Every week, we bring you a roundup of the top news and commentary about issues and events important to working families. Here’s the latest edition of the Working People Weekly List.

The Great Resignation is Working for Women: “Dr. William Spriggs, chief economist at the AFL-CIO, told Insider's Juliana Kaplan last year that although female workers have had a rockier pandemic recovery, they have also flocked to industries with a lot of potential for growth. ‘With this transition going on, the workers who are employed are finding ways to get jobs in the sectors that are expanding and hiring,’ he said, where ‘the annual pay is much higher.’”

U.S. Union Chief Cautions Fed Against ‘Rashly’ Raising Rates: “Shuler said that the rapid price increases will form a key part of union contract negotiations in coming talks, particularly around raising the cost of living. ‘It has been top of mind at the table, no question about it,’ she said. U.S. workers have become increasingly vocal about their pay, benefits and treatment after a pandemic that shined a light on labor conditions and essential workers. ‘We’re trying to make up for lost time,’ Shuler said. ‘We haven’t had the wage increases to keep up with inflation, even just moderate inflation.’”

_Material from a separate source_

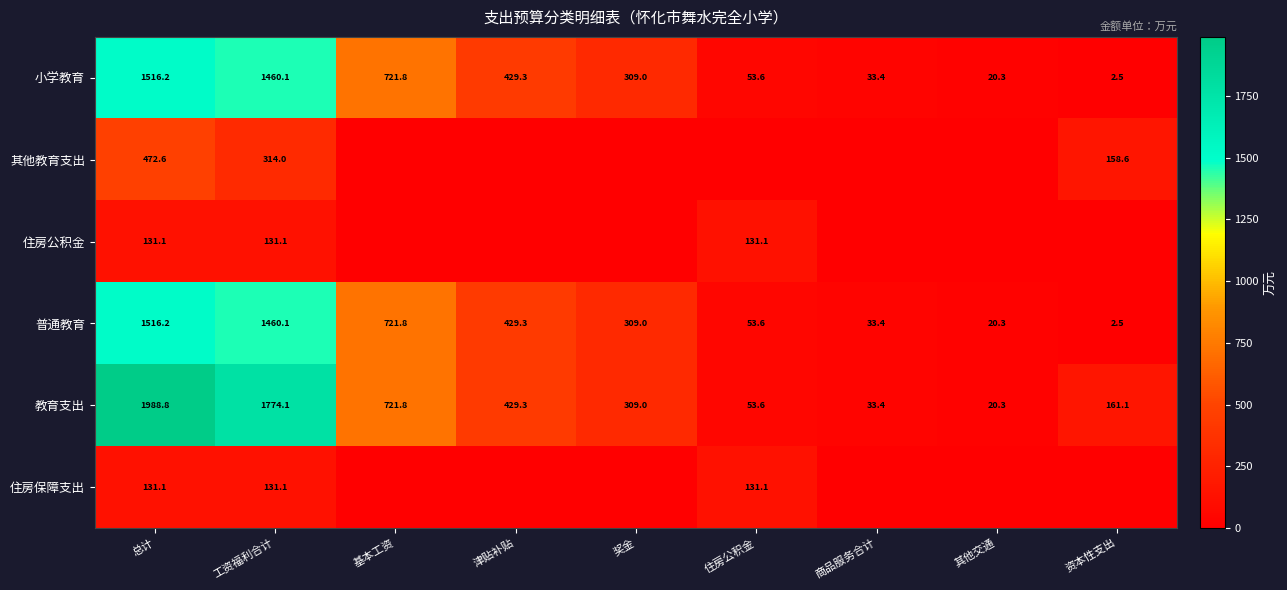

Is it true that 普通教育 equals 1920.8 at 工资福利合计?

False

OSHA Schedules Public Hearing on Healthcare Worker COVID-19 Protection: “According to a March 22 news release, the U.S. Department of Labor's Occupational Safety and Health Administration (OSHA) has partially reopened the rulemaking record and scheduled an informal public hearing for comments on the development of a final standard to protect healthcare and healthcare support service workers from exposure to COVID-19 in the workplace. We reported on Jan. 6 that labor organizations National Nurses United (NNU); AFL-CIO; American Federation of Teachers (AFT); American Federation of State, County, and Municipal Employees (AFSCME); as well as some of the nation’s other major nursing unions, including the New York State Nurses Association (NYSNA) and Pennsylvania Association of Nurses and Allied Professionals (PASNAP) petitioned the United States Court of Appeals for the District of Columbia Circuit to order the Department of Labor’s Occupational Safety and Health Administration (OSHA) to issue a permanent standard that requires employers to protect healthcare workers against COVID-19.”

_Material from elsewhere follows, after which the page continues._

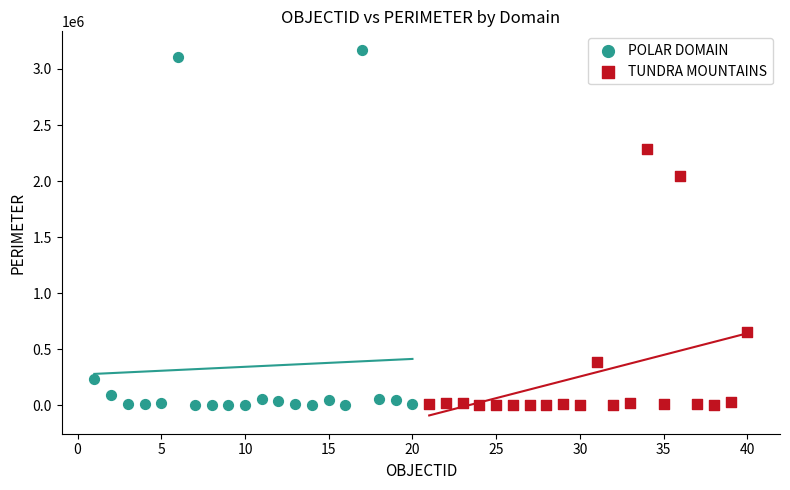

Which series contains the highest Y value?

POLAR DOMAIN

SoCal Grocery Workers Begin Balloting in Strike-Authorization Vote: “Thousands of grocery workers across Southern California began voting Monday on whether to authorize their union to call a strike amid continued contract negotiations with the owners of stores including Ralphs and Vons/Pavilions/Albertsons. Officials with the United Food and Commercial Workers union said votes will be cast over several days, with results expected to be announced Sunday. A ‘yes’ vote would not automatically result in a strike. It would only authorize the union to call one if no progress is made in labor negotiations. Roughly 47,000 workers represented by seven UFCW union locals between Central California and the Mexico border will be casting ballots. The membership covers workers at more than 500 stores.”

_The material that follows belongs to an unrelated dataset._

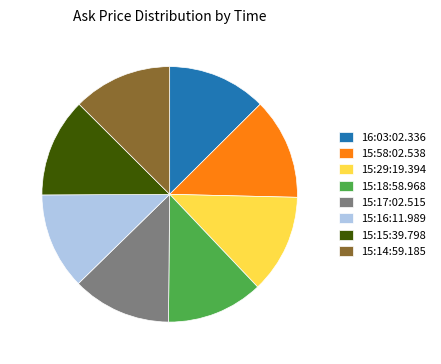

Does any single category account for the majority?

No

U.S., British Officials Kick Off Talks to Strengthen Trade Ties: “Cathy Feingold, who leads the international department at the AFL-CIO labor union federation, welcomed efforts to give workers a voice in shaping trade policies and shifting away from free trade policies that resulted in ‘brutal global competition,’ lower wages and lower standards of living in both countries. ‘Our countries must be aligned in dealing with non-market economies like China and Russia and Belarus," she said. ‘By building a unified approach, we can more effectively create global rules that create fair competition and higher worker and environmental standards.’”

Senate Passes Bill to Save Post Office: “After years of work and plenty of squabbling over details, Congress has finally passed a bipartisan plan to ensure the future of the Post Office. The plan, called the Postal Service Reform Act of 2022, overwhelmingly passed the Senate on March 8 by a vote of 79-19. The bill now heads to President Biden’s desk where he is expected to sign it, since it previously passed the House by a vote of 342-92. ‘During this pandemic, we relied heavily on postal workers to deliver everything, from medication to election ballots to Social Security and pandemic relief checks, and as usual, the USPS did not disappoint,’ said AFL-CIO President Liz Shuler. ‘This legislation ensures the USPS is financially stable, ends the destructive pre-funding retiree health care benefits mandate, and guarantees six-day delivery reforms that are desperately needed to keep this beloved institution running with the same efficiency we have all come to depend on. As the bill moves forward to President Biden’s desk, we know that the future of postal workers and our USPS is bright.’”

Racial Equality in Jobless Aid Vies With Post-Covid Cost Cutting: “The state-level ‘changes that are taking place have been all in the wrong direction,’ said William Spriggs, a Howard University professor and chief economist for the AFL-CIO. Such changes worsen racial disparity, he added, because Black workers average longer durations of unemployment.”